Even as polls show Americans broadly oppose electioneering from the pulpit, a new report by a group of faith leaders working closely with Capitol Hill argues for ending the decades-old ban on explicit clergy endorsements.
The report being given Wednesday to Sen. Charles E. Grassley — the Iowa Republican whose office for years has been probing potential abuses by tax-exempt groups — comes as the ban has become a culture-war flashpoint.
More than 1,100 mostly conservative Christian pastors for the past few springs have been explicitly preaching politics — they call the annual event “Pulpit Freedom Sunday” — in an effort to lure the Internal Revenue Service into a court showdown. Meanwhile, groups that favor a strong church-state separation are going to court to demand that the IRS more aggressively enforce the ban that dates to 1954.
The report by officials of major denominations (including the Southern Baptist Convention and Assemblies of God) and large nonprofit organizations (including the Crusade for Christ and Esperanza, one of the country’s biggest Latino evangelical groups) argues that the ban chills free speech and violates the culture of people who see the weaving of faith and political expression as essential to their religious practice.
Forty-two percent of black Protestants and 37 percent of white evangelical Protestants say houses of worship should endorse candidates, according to the Pew Research Center. Among Americans overall, that figure has been in the 20s for a decade.
The report focuses on faith groups but would apply to secular 501c3 nonprofit organizations as well.
Some members of the Commission on Accountability and Policy for Religious Organizations said lifting the ban was more about principles than pragmatism.
“I think there are some pockets of very conservative folks or very liberal folks who will use this in a partisan way. But when you become more specific [about candidates] you cut off a big portion of your congregation, and not a lot of religious leaders want to do that,” said Joel Hunter, leader of the Florida megachurch Northland and a sometime adviser to President Obama. “The issue is: Do they have the freedom to do it?
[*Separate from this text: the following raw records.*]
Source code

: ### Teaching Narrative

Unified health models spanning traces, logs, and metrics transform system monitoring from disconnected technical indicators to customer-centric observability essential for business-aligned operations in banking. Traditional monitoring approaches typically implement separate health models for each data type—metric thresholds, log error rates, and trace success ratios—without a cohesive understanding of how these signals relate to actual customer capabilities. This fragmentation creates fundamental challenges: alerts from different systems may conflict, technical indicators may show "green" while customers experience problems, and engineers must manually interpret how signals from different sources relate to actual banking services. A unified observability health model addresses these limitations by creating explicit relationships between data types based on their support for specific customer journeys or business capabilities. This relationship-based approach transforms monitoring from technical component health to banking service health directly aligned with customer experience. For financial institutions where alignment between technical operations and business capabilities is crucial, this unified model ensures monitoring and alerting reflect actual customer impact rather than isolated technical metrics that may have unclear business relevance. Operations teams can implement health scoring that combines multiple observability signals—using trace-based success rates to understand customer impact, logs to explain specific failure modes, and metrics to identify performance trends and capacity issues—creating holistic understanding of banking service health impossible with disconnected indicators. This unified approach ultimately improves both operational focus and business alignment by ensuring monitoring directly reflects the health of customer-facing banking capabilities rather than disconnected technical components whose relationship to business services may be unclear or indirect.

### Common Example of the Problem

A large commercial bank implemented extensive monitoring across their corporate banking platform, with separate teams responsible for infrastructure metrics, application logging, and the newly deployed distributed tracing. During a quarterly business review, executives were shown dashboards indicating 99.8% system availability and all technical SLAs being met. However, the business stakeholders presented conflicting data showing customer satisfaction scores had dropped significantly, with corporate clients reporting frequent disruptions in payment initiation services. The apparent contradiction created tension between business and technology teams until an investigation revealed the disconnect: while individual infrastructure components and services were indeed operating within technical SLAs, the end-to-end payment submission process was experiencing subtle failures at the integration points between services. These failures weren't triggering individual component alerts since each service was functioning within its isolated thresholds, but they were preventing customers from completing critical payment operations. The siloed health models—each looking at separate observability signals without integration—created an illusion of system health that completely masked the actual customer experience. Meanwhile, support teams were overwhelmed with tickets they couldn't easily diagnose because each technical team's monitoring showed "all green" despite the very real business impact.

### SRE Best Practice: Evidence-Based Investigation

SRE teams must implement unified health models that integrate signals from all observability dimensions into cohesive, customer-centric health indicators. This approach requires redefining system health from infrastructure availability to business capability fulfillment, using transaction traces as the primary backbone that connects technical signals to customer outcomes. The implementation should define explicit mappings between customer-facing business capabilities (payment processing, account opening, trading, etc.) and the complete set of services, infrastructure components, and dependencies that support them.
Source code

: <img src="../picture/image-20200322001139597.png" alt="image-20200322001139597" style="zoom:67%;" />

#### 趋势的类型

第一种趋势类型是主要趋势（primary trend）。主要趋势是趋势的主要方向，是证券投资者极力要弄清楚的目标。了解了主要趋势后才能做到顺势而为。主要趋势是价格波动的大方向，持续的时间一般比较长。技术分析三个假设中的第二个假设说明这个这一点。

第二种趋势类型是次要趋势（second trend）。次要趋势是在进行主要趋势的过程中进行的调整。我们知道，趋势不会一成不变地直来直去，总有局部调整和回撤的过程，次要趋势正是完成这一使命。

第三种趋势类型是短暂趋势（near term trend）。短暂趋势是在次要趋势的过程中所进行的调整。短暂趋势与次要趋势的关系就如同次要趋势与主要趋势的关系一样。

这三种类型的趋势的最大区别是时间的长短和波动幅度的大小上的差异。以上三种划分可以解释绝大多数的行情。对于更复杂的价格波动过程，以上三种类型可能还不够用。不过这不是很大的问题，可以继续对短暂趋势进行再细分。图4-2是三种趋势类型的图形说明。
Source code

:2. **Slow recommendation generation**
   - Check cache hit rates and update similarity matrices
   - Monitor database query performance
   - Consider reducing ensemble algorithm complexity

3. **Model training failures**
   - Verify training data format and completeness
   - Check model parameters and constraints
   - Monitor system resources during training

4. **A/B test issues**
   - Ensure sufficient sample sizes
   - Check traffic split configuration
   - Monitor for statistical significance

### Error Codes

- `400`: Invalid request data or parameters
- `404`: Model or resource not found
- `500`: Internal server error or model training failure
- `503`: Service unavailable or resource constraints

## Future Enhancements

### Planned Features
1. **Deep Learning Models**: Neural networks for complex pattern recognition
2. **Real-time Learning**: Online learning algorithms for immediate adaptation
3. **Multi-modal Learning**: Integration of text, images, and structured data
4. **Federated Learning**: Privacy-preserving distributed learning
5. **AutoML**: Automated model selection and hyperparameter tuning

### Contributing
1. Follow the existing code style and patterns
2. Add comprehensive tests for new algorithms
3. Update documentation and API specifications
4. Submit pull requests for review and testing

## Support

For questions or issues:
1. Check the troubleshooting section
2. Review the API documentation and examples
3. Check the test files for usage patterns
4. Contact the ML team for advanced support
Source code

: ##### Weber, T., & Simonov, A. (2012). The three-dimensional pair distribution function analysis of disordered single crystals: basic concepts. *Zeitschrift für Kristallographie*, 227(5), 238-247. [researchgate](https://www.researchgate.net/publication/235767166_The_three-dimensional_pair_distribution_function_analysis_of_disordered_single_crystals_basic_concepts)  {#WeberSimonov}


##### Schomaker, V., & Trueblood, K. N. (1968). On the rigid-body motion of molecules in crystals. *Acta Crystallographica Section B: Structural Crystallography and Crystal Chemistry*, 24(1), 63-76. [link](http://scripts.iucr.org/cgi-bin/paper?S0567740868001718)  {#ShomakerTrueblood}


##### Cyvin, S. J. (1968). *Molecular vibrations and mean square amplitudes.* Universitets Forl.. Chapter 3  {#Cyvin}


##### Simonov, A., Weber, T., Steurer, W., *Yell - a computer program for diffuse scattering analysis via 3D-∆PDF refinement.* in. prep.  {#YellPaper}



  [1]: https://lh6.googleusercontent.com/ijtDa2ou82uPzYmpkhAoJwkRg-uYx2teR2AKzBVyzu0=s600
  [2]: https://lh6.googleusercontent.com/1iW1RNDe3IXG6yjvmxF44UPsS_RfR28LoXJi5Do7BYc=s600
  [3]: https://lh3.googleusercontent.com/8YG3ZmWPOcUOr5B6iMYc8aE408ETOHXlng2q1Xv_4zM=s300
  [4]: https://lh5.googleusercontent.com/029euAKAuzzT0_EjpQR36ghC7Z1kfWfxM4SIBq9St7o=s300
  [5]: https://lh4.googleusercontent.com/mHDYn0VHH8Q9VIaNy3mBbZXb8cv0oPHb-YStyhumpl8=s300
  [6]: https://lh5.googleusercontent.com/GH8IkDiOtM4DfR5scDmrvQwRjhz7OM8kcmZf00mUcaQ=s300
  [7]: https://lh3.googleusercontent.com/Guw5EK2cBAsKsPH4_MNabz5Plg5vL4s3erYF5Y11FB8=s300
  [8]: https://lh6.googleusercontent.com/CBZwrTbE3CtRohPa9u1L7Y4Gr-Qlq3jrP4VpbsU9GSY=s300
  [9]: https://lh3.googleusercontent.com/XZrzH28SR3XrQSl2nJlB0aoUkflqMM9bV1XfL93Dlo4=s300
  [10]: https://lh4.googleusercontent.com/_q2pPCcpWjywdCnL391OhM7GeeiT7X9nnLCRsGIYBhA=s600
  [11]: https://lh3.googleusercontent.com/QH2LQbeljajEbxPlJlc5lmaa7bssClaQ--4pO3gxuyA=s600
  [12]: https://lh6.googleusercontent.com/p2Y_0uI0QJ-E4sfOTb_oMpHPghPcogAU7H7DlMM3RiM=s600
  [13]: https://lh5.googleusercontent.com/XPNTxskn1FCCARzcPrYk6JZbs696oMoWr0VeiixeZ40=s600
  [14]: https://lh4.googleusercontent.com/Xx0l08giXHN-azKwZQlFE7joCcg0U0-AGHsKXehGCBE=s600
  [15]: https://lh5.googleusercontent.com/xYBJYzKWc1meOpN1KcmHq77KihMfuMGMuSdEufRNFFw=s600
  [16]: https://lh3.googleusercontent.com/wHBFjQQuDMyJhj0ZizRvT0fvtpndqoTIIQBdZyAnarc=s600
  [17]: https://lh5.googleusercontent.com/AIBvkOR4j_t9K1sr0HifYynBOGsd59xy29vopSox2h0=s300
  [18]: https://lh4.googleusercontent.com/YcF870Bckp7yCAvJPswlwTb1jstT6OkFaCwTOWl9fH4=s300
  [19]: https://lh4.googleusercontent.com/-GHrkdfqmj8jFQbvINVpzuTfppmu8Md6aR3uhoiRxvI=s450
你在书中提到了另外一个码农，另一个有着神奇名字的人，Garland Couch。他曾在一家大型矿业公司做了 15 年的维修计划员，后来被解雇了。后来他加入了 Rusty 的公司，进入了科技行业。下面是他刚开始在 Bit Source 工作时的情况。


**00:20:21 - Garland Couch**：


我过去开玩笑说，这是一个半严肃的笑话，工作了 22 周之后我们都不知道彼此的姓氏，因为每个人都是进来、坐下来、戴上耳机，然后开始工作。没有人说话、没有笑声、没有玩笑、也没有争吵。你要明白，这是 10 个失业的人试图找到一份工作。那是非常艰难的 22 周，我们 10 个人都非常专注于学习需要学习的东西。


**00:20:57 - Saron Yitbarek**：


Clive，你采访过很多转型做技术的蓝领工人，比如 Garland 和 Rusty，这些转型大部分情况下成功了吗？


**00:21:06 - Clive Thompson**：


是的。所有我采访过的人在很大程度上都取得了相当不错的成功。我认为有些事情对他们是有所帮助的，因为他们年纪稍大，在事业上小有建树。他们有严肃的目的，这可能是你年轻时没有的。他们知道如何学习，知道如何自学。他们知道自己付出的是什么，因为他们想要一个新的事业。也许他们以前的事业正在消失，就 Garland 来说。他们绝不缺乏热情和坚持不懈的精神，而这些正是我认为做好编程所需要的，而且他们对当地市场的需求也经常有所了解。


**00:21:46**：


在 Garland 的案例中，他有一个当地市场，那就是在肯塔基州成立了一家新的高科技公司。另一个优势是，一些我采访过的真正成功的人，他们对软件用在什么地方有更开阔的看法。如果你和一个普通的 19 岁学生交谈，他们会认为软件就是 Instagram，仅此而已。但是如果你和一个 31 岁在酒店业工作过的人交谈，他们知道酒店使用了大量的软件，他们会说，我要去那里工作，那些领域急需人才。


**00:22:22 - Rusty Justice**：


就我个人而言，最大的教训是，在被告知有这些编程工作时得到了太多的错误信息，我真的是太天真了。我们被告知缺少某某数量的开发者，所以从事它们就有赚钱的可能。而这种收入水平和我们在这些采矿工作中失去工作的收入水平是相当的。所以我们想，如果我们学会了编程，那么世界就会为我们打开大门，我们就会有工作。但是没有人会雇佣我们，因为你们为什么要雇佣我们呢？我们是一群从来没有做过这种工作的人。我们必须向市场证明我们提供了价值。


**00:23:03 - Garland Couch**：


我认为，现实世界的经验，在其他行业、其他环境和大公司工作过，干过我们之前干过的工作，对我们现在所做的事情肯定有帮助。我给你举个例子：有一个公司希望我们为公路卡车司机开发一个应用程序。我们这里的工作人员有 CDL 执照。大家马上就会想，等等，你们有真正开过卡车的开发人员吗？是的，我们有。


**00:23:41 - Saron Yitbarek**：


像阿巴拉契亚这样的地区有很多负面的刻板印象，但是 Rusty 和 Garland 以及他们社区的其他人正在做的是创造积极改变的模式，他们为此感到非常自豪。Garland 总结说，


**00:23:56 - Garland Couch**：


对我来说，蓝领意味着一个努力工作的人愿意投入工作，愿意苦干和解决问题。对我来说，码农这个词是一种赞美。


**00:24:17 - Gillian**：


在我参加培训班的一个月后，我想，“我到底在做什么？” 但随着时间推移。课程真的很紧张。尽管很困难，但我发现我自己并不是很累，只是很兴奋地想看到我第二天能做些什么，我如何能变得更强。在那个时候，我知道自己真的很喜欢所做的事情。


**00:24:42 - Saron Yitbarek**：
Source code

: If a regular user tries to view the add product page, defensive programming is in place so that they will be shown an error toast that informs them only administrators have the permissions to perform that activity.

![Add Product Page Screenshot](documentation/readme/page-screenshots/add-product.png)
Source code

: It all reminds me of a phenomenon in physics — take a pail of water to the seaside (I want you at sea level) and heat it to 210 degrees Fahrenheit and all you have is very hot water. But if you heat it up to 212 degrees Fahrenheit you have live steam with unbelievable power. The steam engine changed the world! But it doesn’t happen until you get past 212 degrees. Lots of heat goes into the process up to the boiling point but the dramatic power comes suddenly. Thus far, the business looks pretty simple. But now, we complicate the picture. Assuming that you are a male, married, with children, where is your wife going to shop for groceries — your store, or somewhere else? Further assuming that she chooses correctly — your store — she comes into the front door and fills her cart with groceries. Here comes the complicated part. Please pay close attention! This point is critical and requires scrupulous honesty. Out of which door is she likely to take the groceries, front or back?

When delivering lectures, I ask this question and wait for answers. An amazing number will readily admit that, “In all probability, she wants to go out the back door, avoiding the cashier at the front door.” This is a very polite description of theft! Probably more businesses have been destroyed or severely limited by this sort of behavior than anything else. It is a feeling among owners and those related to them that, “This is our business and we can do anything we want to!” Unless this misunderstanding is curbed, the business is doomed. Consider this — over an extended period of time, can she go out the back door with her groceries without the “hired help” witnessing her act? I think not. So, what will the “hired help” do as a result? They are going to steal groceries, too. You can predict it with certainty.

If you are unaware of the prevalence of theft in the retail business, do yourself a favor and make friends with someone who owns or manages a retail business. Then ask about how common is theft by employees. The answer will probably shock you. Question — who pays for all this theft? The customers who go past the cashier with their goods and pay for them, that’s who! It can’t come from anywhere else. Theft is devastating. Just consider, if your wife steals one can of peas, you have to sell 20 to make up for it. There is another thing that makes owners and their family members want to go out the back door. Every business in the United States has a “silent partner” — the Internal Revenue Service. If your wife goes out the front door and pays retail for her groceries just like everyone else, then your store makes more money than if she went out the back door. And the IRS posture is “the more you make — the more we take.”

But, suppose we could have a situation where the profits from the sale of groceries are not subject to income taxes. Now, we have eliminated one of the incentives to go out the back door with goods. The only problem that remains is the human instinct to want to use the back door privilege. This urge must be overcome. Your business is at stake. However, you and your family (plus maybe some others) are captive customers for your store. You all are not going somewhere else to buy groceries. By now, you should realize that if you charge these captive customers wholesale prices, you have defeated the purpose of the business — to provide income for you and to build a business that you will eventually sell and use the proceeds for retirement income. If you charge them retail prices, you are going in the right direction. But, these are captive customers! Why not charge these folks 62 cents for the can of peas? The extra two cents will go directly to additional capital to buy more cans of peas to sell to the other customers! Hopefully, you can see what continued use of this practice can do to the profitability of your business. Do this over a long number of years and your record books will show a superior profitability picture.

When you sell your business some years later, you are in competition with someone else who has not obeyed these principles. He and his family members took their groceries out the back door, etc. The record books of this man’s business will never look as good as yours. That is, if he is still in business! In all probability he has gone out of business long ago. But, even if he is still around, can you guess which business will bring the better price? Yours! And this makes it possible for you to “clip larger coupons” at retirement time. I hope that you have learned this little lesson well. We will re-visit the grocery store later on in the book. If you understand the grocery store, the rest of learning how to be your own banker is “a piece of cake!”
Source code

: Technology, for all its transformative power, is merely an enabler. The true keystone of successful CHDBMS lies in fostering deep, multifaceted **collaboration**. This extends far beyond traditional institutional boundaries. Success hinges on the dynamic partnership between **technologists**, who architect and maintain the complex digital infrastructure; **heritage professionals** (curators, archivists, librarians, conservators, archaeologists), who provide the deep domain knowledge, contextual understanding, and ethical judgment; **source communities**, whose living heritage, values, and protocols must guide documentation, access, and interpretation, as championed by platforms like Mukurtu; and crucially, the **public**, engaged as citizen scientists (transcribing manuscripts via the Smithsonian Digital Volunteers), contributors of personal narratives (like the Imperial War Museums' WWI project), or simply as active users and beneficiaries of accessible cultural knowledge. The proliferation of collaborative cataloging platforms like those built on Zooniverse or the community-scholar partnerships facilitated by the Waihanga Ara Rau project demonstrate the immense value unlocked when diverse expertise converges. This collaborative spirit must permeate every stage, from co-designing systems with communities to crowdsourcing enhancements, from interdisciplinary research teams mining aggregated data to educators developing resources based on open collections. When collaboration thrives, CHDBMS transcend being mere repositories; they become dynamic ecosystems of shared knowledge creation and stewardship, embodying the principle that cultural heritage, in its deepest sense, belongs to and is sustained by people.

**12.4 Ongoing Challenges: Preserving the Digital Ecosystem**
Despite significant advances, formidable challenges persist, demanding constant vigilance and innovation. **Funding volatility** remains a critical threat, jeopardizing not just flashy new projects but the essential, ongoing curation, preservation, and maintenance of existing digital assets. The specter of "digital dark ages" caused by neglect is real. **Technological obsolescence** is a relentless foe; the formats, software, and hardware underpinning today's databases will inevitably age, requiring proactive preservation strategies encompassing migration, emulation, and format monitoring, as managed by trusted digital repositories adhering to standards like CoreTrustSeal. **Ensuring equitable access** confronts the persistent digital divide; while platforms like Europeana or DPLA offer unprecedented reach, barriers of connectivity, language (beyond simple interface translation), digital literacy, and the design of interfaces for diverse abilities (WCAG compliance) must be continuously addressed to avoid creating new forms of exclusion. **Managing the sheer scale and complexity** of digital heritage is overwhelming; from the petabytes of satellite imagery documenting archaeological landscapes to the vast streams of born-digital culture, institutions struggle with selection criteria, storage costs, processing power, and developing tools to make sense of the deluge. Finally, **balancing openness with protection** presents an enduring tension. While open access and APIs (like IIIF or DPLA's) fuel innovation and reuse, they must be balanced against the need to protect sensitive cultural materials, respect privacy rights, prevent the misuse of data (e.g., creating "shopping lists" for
For me it’s a First Amendment issue, a religious-freedom issue.” Hunter says he preaches on environmental and poverty issues and policies but not specific candidates.
Experts and even leaders of the commission agreed with Hunter that most clergy wouldn’t want to endorse from the pulpit — not because of the IRS but out of fear of alienating members at a time when young Americans in particular are fed up with the merger of partisan politics and religion. But, they say, the IRS’s spotty enforcement — the IRS doesn’t go after the Pulpit Freedom Sunday clergy, for example — and the complex tax language leaves many houses of worship afraid of even legal speech about particular measures or policies.
It’s unclear what will happen to the report, which was compiled by 14 Christian leaders, many of whom have worked in the past with Grassley on financial accountability issues.